### DOCUMENT EXCERPT
=-=-=
# Question about Massey TO-35



## 1951-TO30 (Apr 28, 2012)

Does anyone know if its possible to pull the crank without breaking the tractor in half? Has anyone tried this before? 

Spun a bearing and need to pull the crank to have it turned and thought if this were possible it would save lots of work. Everything else on the tractor was perfect til the bearing spun. a little water got in the oil and that was enough to do the deed.

Thanks in advance for any info/ideas.

John


----------



## shona13 (Aug 12, 2011)

G,Day 1951.
If you dont know this I think it would be best if you took the tractor to a mechanic.
Yes, the tractor has to be split and the complete front axle assembly removed.
Hutch.


----------



## 1951-TO30 (Apr 28, 2012)

*Thanks for the reply*

Hutch thanks for the reply. I have had one TO30 torn down before. Just wondered if maybe it could be shortened by just pulling the crank. I didnt think there was anyway but wanted to ask anyway.
=-=-=
### EXERCISE SET
#1 According to the Massey TO-35 forum thread, what caused the bearing to spin?
#2 Carry on the Massey TO-35 forum thread from its last post.

### EXERCISE DATA
=-=-=
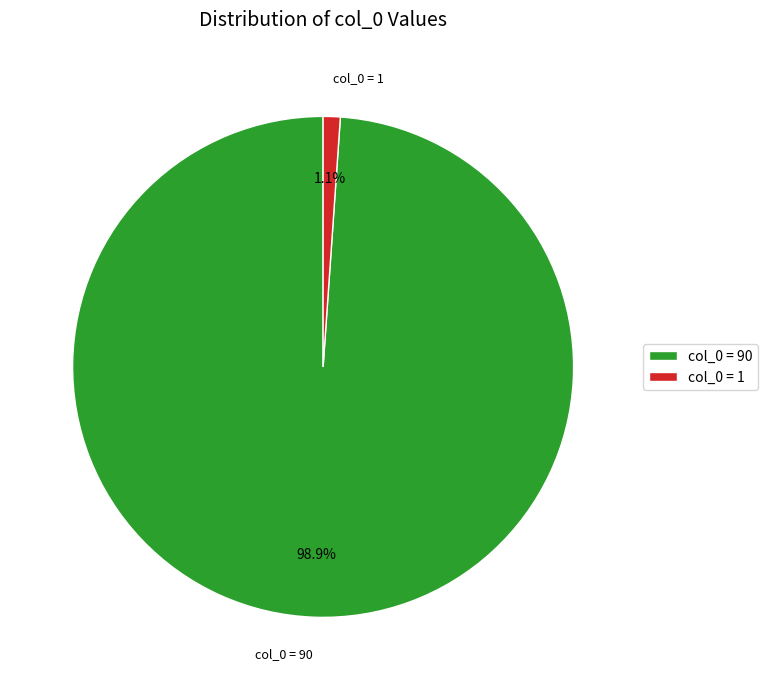

How many segments does this pie chart have?

2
=-=-=
### TASK-BY-TASK OUTPUTS
#1 A little water got into the oil.

#2
Thanks again


----------



## Mickey (Aug 14, 2010)

You've gotten the correct answer but here's a comment anyway.

Give the question a little thought. There is the flywheel connected to the crank along with the clutch parts. The input shaft from the trans passes through the clutch and into the flywheel/crank maybe an inch. No way to drop the crank with these other parts in the way.


----------



## 1951-TO30 (Apr 28, 2012)

Thanks Mickey yeah I looked at the exploded view of the engine and drive train. I was looking for a lazy mans way out and there is none of course.

Thanks again!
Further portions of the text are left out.